- Born: April 1, 1884 East Fork Black River, Wisconsin, US
- Died: November 9, 1960 (aged 76) Black River Falls, Wisconsin, US
- Other name: Xéhachiwinga
- Known for: Native American autobiography

= Mountain Wolf Woman =

Native American woman

Mountain Wolf Woman, or Xéhachiwinga (April 1, 1884 – November 9, 1960), was a Native American woman of the Ho-Chunk (Winnebago) tribe whose autobiography was one of the earliest firsthand accounts of the experience of a Native American woman.

==Biography==
She was born April 1, 1884, into the Thunder Clan near Black River Falls, Wisconsin. Her parents were Charles Blowsnake and Lucy Goodvillage. She also had a brother, Sam Blowsnake, whose own story was written by Paul Radin titled Crashing Thunder: The Autobiography of an American Indian. She was brought up in the traditional tribal religion; later, she converted to the Peyote religion (Native American Church) after her second marriage. As was tradition, her brother arranged her marriage and she was pulled out of school. She had been attending the Bureau of Indian Affairs School to learn English. Her marriage ended in divorce and remarried another of her brother's choices, Bad Soldier, after the birth of her second child. Mountain Wolf Woman and Bad Soldier had a total of seven children.

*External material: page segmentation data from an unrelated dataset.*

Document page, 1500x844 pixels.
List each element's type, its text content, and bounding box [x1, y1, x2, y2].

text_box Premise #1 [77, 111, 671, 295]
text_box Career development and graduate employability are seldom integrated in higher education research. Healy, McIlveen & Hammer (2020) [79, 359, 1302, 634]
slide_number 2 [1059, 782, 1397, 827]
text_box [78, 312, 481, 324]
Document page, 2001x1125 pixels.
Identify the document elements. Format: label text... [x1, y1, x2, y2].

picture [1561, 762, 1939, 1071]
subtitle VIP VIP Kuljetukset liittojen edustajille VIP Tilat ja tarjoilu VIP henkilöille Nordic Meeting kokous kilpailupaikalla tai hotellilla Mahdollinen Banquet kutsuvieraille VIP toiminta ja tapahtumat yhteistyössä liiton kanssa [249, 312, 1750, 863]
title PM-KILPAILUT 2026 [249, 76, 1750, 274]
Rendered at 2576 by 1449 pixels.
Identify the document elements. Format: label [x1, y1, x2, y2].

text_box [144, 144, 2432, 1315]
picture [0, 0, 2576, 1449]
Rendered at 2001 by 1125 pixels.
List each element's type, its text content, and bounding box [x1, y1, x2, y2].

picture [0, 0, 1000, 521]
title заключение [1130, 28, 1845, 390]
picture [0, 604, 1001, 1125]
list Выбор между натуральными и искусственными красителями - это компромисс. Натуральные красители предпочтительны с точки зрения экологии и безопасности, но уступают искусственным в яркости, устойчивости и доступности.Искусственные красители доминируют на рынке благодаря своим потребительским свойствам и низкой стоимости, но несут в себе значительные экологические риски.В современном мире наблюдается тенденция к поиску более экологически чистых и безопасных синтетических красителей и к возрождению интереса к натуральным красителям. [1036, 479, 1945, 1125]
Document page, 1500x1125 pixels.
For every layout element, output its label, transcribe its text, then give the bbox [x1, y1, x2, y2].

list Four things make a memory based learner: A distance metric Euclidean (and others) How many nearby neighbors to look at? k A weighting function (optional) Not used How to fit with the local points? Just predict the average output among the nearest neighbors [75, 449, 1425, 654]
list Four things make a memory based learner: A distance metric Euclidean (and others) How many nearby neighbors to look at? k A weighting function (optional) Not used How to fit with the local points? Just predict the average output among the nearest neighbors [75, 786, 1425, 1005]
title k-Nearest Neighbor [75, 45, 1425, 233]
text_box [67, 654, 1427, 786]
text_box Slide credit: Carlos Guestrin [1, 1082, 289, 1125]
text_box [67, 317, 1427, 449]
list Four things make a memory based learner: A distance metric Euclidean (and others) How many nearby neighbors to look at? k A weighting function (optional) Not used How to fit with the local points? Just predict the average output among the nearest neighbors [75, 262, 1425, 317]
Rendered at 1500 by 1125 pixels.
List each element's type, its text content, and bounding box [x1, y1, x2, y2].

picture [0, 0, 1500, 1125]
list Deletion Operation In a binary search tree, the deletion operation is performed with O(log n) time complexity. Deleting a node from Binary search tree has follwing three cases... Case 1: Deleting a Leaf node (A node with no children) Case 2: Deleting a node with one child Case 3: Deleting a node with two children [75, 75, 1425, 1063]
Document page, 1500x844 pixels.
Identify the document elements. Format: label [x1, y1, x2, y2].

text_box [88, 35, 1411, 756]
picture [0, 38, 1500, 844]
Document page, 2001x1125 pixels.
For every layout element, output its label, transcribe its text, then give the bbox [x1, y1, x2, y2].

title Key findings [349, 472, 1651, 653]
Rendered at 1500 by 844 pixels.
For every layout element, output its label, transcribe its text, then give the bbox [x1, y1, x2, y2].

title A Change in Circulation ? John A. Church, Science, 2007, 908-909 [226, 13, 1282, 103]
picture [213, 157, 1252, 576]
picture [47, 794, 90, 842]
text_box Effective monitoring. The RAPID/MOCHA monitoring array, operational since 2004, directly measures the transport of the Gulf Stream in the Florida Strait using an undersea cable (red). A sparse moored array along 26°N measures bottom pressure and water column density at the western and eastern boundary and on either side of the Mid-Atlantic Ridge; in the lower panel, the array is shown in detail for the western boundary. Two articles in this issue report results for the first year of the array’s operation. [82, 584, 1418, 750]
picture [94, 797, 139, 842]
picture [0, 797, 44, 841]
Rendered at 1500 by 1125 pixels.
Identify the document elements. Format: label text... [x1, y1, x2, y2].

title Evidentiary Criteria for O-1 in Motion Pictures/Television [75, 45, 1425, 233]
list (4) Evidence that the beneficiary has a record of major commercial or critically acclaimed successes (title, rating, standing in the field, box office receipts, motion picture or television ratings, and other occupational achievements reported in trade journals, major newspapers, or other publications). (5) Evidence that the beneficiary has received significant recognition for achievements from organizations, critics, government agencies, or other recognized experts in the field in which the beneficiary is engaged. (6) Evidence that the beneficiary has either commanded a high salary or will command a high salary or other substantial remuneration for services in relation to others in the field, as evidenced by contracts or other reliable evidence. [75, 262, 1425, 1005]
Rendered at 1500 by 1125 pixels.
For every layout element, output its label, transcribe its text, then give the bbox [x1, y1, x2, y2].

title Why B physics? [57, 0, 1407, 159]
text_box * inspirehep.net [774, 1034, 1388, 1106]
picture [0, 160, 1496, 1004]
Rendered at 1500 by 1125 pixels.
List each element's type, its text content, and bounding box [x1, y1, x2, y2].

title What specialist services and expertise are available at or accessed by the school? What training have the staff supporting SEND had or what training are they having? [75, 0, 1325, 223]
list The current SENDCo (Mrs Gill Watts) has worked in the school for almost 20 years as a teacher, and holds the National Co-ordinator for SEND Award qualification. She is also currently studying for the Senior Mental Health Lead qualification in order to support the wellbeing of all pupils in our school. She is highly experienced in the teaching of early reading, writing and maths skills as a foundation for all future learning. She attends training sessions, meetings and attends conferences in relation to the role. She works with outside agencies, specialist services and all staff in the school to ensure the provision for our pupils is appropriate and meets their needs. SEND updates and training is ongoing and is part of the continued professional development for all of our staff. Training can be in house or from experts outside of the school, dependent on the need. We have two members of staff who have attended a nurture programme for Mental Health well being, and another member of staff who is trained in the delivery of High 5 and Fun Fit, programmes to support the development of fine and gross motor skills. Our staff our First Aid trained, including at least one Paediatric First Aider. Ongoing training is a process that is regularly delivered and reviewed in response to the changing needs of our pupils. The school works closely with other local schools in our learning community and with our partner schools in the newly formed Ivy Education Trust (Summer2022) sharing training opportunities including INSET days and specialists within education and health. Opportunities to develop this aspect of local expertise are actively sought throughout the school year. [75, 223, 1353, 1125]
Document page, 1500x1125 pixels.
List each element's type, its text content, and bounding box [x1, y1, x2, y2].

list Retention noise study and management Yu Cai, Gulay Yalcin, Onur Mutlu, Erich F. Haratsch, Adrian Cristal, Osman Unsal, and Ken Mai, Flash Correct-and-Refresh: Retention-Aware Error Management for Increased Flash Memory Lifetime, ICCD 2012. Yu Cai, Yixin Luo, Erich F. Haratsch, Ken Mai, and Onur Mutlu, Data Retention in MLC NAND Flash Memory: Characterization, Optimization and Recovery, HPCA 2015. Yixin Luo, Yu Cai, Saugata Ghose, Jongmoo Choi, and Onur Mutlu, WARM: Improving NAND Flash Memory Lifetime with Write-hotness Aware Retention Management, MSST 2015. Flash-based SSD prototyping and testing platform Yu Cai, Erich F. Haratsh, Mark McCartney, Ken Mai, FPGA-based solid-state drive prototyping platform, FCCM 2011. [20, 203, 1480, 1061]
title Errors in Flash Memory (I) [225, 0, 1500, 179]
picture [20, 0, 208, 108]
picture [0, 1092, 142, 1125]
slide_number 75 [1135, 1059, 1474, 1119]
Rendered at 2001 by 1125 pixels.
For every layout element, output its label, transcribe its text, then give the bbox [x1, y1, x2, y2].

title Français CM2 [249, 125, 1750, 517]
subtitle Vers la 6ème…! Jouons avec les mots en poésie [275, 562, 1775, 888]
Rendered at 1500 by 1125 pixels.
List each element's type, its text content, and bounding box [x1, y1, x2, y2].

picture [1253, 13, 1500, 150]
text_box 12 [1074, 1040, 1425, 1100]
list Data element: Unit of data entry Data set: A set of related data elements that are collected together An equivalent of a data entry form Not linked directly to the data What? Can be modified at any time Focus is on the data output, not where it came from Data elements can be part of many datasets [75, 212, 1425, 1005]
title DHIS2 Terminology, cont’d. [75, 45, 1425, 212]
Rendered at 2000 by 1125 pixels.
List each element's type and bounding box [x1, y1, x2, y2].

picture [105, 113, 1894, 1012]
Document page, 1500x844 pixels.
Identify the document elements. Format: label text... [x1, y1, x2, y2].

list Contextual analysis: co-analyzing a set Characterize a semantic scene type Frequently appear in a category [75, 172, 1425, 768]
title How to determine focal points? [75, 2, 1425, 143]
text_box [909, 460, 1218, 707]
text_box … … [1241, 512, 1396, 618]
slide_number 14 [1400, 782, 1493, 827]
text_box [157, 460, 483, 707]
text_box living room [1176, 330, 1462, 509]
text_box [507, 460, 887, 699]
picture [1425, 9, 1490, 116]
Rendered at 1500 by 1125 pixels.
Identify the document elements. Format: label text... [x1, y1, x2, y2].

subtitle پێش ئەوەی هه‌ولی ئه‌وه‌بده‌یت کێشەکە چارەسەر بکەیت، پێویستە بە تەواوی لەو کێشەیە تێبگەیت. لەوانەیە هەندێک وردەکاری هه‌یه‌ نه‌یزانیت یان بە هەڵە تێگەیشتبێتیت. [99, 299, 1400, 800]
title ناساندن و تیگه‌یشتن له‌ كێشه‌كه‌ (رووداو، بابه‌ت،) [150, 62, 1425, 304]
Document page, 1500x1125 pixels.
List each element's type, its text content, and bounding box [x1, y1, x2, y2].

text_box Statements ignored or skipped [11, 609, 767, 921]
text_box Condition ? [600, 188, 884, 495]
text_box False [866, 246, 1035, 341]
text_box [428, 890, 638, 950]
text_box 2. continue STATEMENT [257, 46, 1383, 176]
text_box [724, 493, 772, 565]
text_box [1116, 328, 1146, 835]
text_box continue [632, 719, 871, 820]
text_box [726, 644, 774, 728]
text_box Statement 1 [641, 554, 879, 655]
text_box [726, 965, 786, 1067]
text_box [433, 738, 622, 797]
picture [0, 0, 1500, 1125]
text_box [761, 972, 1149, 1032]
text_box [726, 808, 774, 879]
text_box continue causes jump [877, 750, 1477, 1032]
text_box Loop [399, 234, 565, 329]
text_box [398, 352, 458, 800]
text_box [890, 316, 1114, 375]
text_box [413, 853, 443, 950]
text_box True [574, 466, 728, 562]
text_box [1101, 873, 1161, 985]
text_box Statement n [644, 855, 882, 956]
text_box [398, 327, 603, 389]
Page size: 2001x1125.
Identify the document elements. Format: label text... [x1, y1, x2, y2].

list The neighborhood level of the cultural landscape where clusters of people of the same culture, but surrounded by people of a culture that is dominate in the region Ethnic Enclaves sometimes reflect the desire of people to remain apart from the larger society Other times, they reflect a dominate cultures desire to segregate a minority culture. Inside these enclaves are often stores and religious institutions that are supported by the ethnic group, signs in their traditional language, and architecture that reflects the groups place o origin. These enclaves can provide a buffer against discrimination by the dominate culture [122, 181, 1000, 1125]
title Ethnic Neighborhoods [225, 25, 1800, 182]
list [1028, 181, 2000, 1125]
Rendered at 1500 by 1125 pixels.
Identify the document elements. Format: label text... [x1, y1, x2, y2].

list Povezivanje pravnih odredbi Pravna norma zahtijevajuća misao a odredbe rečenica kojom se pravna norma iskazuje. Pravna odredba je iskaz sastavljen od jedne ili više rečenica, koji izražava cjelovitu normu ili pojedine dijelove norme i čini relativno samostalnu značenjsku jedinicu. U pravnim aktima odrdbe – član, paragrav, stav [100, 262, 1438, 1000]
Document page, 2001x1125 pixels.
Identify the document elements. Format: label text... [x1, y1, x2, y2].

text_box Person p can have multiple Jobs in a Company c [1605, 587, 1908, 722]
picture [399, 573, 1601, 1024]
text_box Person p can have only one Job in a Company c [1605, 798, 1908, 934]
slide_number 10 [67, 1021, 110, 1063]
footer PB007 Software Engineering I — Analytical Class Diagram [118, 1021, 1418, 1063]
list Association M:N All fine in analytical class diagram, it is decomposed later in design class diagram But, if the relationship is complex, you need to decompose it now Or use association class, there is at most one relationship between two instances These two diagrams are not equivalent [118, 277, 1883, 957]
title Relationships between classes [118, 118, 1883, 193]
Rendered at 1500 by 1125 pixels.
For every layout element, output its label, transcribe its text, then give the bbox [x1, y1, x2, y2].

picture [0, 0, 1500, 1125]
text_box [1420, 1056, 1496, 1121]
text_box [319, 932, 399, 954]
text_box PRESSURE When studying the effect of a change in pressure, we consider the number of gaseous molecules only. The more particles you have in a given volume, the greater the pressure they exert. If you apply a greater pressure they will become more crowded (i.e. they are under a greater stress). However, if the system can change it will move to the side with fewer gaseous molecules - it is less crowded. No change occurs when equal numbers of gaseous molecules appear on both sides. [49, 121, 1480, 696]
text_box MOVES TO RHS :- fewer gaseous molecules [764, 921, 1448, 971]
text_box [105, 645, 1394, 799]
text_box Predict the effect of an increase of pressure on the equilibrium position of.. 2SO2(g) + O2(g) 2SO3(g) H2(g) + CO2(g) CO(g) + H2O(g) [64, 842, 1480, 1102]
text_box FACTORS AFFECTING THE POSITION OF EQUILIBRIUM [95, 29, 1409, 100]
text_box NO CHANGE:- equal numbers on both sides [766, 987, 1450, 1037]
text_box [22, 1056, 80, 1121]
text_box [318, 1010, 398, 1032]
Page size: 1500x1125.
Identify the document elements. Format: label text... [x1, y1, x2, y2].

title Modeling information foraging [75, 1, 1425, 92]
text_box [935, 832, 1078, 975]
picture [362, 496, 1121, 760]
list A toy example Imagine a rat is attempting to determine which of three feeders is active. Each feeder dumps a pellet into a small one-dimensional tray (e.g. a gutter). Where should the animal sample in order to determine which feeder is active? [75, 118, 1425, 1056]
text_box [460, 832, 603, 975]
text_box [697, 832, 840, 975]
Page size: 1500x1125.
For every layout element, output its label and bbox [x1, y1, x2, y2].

In 1958, she gave her consent to share her story with Nancy Oestreich Lurie and translated in consultation with Frances Thundercloud Wentz. At the time of the interviews for the book, she had eight children, 39 grandchildren, and 11 great-grandchildren. Mountain Wolf Woman was then an early full-length autobiography of an American Indian woman. She died at age 76, on November 9, 1960, at her home in Black River Falls, Wisconsin.

Through her autobiography, Mountain Wolf Woman shared 75 years of Native American life, which included her marriage, the displacement of her family by the U.S. government, and the role of women in native cultures, in contrast to her brother’s book from 35 years earlier, making it a significant contribution.